FPIF columnist Michael Klare, meanwhile, argues that the environmental frame for understanding global warming is all wrong. Thinking of climate change environmentally “implies that it can be addressed through a concerted effort to ‘clean up’ our resource-utilization behavior, by substituting ‘green’ products for ordinary ones, by restricting the release of toxic substances, and so on.” On the contrary, global warming is an energy issue, he writes in his latest column. If we don’t wean ourselves of our dependency on fossil fuels, no amount of tinkering on the environmental side will help us.
It’s called Complex 2030, but the idea is chillingly simple. The Bush administration wants to rebuild the U.S. nuclear arsenal at a cost of $150 billion.
As FPIF contributor Travis Sharp explains in The Audacity of Rearmament, the new nukes may push the United States to reinstate nuclear testing. The new complex will also do nothing to dissuade non-state actors from trying to acquire nukes of their own. But perhaps the most damaging effect will be on states that have nuclear ambitions.

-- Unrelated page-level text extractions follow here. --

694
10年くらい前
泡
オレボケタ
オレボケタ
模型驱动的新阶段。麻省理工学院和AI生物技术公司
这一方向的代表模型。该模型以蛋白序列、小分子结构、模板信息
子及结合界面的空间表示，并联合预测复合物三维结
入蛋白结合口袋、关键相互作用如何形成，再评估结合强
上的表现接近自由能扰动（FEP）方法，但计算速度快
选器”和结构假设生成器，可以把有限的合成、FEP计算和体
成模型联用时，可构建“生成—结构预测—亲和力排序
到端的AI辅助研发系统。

“Both Mahmoud Ahmadinejad and Kim Jong Il cite the overwhelming superiority of the American nuclear arsenal as a justification for their aggressive nuclear brinksmanship,” Sharp writes. “Upgrading and adding to our reserve stockpile—with a flimsy promise to reduce it later—will not convince the Iranian Scylla, North Korean Charybdis, or any other less attention-grabbing nascent nuclear state that the United States is serious about dampening the visibility of nuclear weapons in its security policy.”

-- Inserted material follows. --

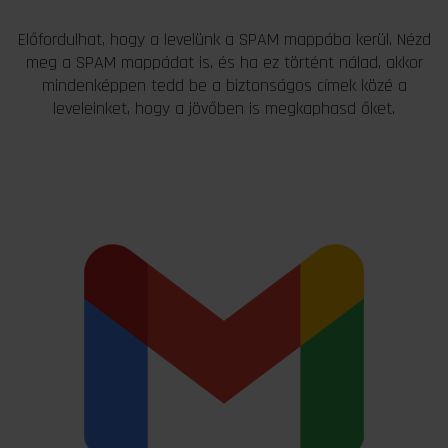
Előfordulhat, hogy a levelünk a SPAM mappába kerül. Nézd
meg a SPAM mappádat is, és ha ez történt nálad, akkor
mindenképpen tedd be a biztonságos címek közé a
leveleinket, hogy a jövőben is megkaphasd őket.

Although the anti-nuclear movement has yet to transform U.S. nuclear doctrine, popular movements elsewhere in the world are having their effect on strategic planning. As I argue in an essay on people power in East Asia, military planners want “strategic flexibility” in order to deal with new threats. “The latest war-fighting gurus view fixed military bases with lumbering tanks and static defenses as comparatively low-tech and incapable of addressing rapidly emerging conflicts and threats,” I write. “But a case can be made that strategic flexibility is also a response to NIMBY (not in my back yard) and democratic movements. Fixed bases were an easy target, not only for the enemy but also for popular discontent.”
Just in time for Valentine’s Day, North Korean and U.S. negotiators hammered out an agreement last week that froze Pyongyang’s plutonium program in exchange for some heavy fuel oil shipments. “The accord is not exactly a declaration of love,” I write in an annotation of the agreement. “It’s not even a bunch of roses and big box of chocolates. But it’s the friendliest the two countries have gotten in the last six years.” In an op-ed last week in the Seattle Post-Intelligencer, I urge potential critics of the agreement to resist the “told-you-so” temptation and back this fragile first step.
Finally, in How to Get 9,084 Valentines, Nathan Fishman and Saif Rahman talk about how a number of groups pooled their resources to send a message of love to Henry Paulson, the secretary of the U.S. treasury. The love in this case wasn’t directed at Paulson himself but rather at the country of Liberia. The valentines urged the treasury secretary to cancel the country’s debt. “Not only is this debt odious,” Fishman and Rahman write, “but it is also one of the major barriers to rebuilding and developing a country torn by war.”